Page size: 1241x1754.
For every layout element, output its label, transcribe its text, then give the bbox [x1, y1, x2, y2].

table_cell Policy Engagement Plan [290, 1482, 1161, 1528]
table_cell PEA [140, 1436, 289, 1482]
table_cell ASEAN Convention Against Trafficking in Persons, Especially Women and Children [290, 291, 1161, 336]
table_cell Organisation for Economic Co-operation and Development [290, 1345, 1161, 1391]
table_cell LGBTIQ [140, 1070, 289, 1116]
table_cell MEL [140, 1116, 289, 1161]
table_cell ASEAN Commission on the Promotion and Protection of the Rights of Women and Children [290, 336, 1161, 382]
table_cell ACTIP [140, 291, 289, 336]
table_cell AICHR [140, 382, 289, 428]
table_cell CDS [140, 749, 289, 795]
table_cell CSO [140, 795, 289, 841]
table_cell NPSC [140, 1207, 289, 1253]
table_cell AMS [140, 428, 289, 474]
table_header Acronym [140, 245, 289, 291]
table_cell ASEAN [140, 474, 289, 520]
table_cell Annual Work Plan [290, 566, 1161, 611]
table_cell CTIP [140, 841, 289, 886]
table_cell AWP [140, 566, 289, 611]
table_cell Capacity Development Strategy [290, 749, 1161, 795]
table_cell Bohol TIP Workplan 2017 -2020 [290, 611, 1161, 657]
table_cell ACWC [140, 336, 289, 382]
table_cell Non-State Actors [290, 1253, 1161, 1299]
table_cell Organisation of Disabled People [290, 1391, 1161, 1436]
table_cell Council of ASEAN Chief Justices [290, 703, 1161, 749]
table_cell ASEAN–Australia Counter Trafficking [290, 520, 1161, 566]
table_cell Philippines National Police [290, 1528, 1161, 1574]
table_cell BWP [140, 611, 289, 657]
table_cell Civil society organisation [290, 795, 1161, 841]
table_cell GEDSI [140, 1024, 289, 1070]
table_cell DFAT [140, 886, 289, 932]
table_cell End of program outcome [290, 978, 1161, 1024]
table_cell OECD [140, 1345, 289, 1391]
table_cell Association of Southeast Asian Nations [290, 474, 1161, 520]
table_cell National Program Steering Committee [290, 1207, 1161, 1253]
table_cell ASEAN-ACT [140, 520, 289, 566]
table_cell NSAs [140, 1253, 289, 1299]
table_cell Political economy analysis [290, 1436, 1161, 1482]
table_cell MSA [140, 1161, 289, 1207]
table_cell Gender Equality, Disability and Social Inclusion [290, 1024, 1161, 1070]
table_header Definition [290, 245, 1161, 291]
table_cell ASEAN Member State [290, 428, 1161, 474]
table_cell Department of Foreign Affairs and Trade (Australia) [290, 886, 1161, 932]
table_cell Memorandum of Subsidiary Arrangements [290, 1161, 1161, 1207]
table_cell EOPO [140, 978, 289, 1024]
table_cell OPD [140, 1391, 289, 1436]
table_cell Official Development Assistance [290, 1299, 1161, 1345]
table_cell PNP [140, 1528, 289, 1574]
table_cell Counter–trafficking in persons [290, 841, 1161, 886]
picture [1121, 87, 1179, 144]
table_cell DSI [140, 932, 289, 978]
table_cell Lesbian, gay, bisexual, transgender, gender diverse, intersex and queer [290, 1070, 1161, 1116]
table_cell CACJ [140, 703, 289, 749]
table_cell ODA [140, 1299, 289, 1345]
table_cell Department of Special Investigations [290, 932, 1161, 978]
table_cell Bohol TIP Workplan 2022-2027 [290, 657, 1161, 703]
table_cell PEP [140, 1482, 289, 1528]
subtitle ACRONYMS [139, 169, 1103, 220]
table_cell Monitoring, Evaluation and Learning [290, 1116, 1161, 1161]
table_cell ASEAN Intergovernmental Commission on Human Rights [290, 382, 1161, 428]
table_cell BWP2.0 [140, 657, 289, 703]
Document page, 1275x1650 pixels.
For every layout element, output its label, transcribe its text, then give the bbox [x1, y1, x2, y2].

→ **Exercise prompt**
From the line that contains "Document page, 1275x1650 pixels." down to the last line of the material above, copy every line word for word, both ends included.

→ **Solution to this exercise**
Document page, 1275x1650 pixels.
For every layout element, output its label, transcribe its text, then give the bbox [x1, y1, x2, y2].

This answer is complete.